● **Exercise directions**: Output the text read from the records below as a JSON list of strings, one string per line, leaving out blank lines and the pictures.

Data provided: Begin

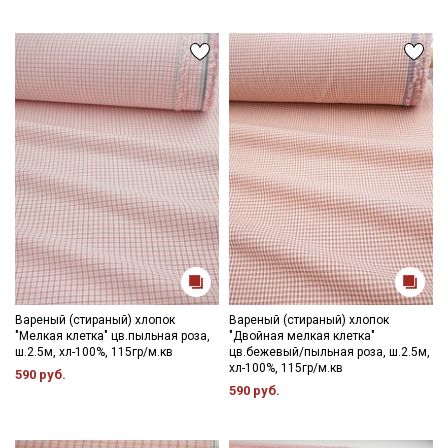
Вареный (стираный) хлопок
Вареный (стираный) хлопок
"Мелкая клетка" цв.пыльная роза,
"Двойная мелкая клетка"
ш.2.5м, хл-100%, 115гр/м.кв
цв.бежевый/пыльная роза, ш.2.5м,
хл-100%, 115гр/м.кв
590 руб.
590 руб.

Data provided: End

● **Answer box**:
[
  "Вареный (стираный) хлопок",
  "Вареный (стираный) хлопок",
  "\"Мелкая клетка\" цв.пыльная роза,",
  "\"Двойная мелкая клетка\"",
  "ш.2.5м, хл-100%, 115гр/м.кв",
  "цв.бежевый/пыльная роза, ш.2.5м,",
  "хл-100%, 115гр/м.кв",
  "590 руб.",
  "590 руб."
]